Drew Brees is playing the quarterback position as well as he ever has, which is to say as well as anyone ever has. Nate from Holy Schwartz! compared Brees and the Saints to Ivan Drago from Rocky IV. The physical disparity between Brees and Dolph Lundgren is hilarious (while we’re at it, so is the similarity between Ludmilla Drago and Brittany Brees). But in terms of performance, Nate is right: the Saints are a machine right now, and at this point I’m not sure even the Packers can defeat them.

I wrote in the Watchtower for this game that “’A performance + B player = A+B performance’ never works cleanly in the NFL,” and that’s true over the offseason. There’s no draft-eligible kid working out in Florida right now that would have made the difference in that game. There’s no free agent-to-be waiting for his phone to ring who would have made the difference in that game. There’s no A + B = C formula that makes the Lions better than the Saints.

As I’ve written before, every season’s team is its own alchemy, its own witches’ brew. You can take the exact same roster from one year to another and get wildly different results. Players grow and decline, roles change, synergy appears and disappears, schedules fluctuate, and variance—that devilish factor that bounces the ball all over the field—aids and injures as it will.

For the first time in a long time, it’s truly possible for the Lions to regress. Building blocks of the offense and defense may need to be replaced. Jeff Backus, Cliff Avril, and Stephen Tulloch are all major contributors who may or may not be back, and they only start the list. For the first time since Schwartz was hired, this offseason will not be unidirectional.

Still, what’s important here is that the core, the fundamental truth, the identity of this team will not change. Jim Schwartz is the head coach, Matthew Stafford is the quarterback, Calvin Johnson leads a legion of viable targets, and the defensive line is stacked. That, along with all the other factors, is good enough to get the Lions to the playoffs—and that will be true in 2012 as well.

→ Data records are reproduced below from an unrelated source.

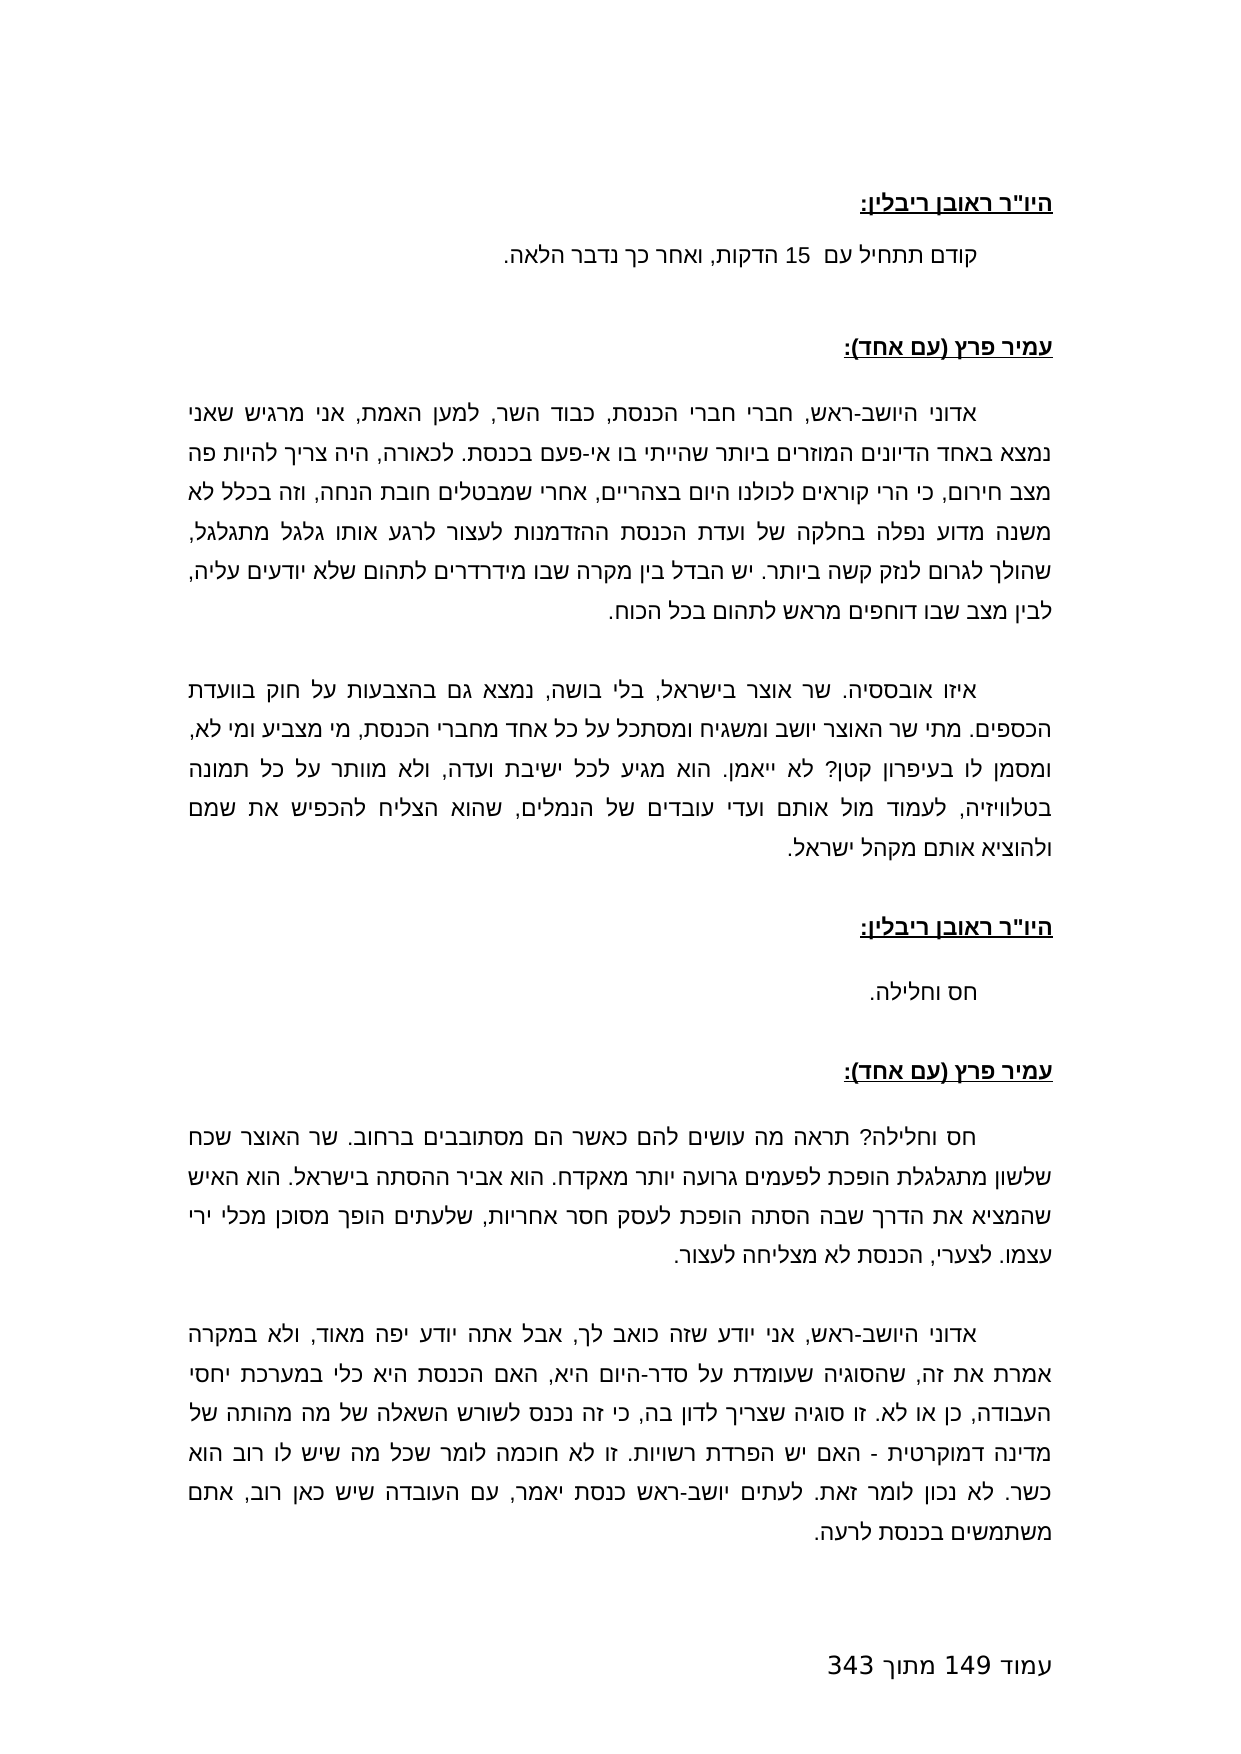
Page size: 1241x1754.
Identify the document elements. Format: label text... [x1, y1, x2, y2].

text קודם תתחיל עם 15 הדקות, ואחר כך נדבר הלאה. [187, 242, 1053, 268]
text היו"ר ראובן ריבלין: [187, 189, 1053, 216]
text איזו אובססיה. שר אוצר בישראל, בלי בושה, נמצא גם בהצבעות על חוק בוועדת הכספים. מתי שר האוצר יושב ומשגיח ומסתכל על כל אחד מחברי הכנסת, מי מצביע ומי לא, ומסמן לו בעיפרון קטן? לא ייאמן. הוא מגיע לכל ישיבת ועדה, ולא מוותר על כל תמונה בטלוויזיה, לעמוד מול אותם ועדי עובדים של הנמלים, שהוא הצליח להכפיש את שמם ולהוציא אותם מקהל ישראל. [187, 677, 1053, 861]
text אדוני היושב-ראש, אני יודע שזה כואב לך, אבל אתה יודע יפה מאוד, ולא במקרה אמרת את זה, שהסוגיה שעומדת על סדר-היום היא, האם הכנסת היא כלי במערכת יחסי העבודה, כן או לא. זו סוגיה שצריך לדון בה, כי זה נכנס לשורש השאלה של מה מהותה של מדינה דמוקרטית - האם יש הפרדת רשויות. זו לא חוכמה לומר שכל מה שיש לו רוב הוא כשר. לא נכון לומר זאת. לעתים יושב-ראש כנסת יאמר, עם העובדה שיש כאן רוב, אתם משתמשים בכנסת לרעה. [187, 1321, 1053, 1545]
text היו"ר ראובן ריבלין: [187, 913, 1053, 940]
text עמיר פרץ (עם אחד): [187, 334, 1053, 361]
text חס וחלילה. [187, 979, 1053, 1006]
text עמיר פרץ (עם אחד): [187, 1058, 1053, 1084]
text חס וחלילה? תראה מה עושים להם כאשר הם מסתובבים ברחוב. שר האוצר שכח שלשון מתגלגלת הופכת לפעמים גרועה יותר מאקדח. הוא אביר ההסתה בישראל. הוא האיש שהמציא את הדרך שבה הסתה הופכת לעסק חסר אחריות, שלעתים הופך מסוכן מכלי ירי עצמו. לצערי, הכנסת לא מצליחה לעצור. [187, 1124, 1053, 1269]
text אדוני היושב-ראש, חברי חברי הכנסת, כבוד השר, למען האמת, אני מרגיש שאני נמצא באחד הדיונים המוזרים ביותר שהייתי בו אי-פעם בכנסת. לכאורה, היה צריך להיות פה מצב חירום, כי הרי קוראים לכולנו היום בצהריים, אחרי שמבטלים חובת הנחה, וזה בכלל לא משנה מדוע נפלה בחלקה של ועדת הכנסת ההזדמנות לעצור לרגע אותו גלגל מתגלגל, שהולך לגרום לנזק קשה ביותר. יש הבדל בין מקרה שבו מידרדרים לתהום שלא יודעים עליה, לבין מצב שבו דוחפים מראש לתהום בכל הכוח. [187, 400, 1053, 624]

Can Schwartz, Mayhew, Lewand and company brew a more potent batch of Lions in 2012? Can they add just the right ingredients, and hold back what might spoil the brew? Can they put it over just the right amount of heat so, as the Saints are doing now, it peaks in strength at the perfect time? We’ll see.

It’s an incredible time to be a Lions fan. This year’s Lions were an amazing, exciting, thrilling team. They fulfilled every expectation, and had a lot of fun doing it. With minimal changes, they should at least be good enough to make the playoffs in an exciting fashion next year, too. But win a championship? Well . . . they’re not there yet. Yet.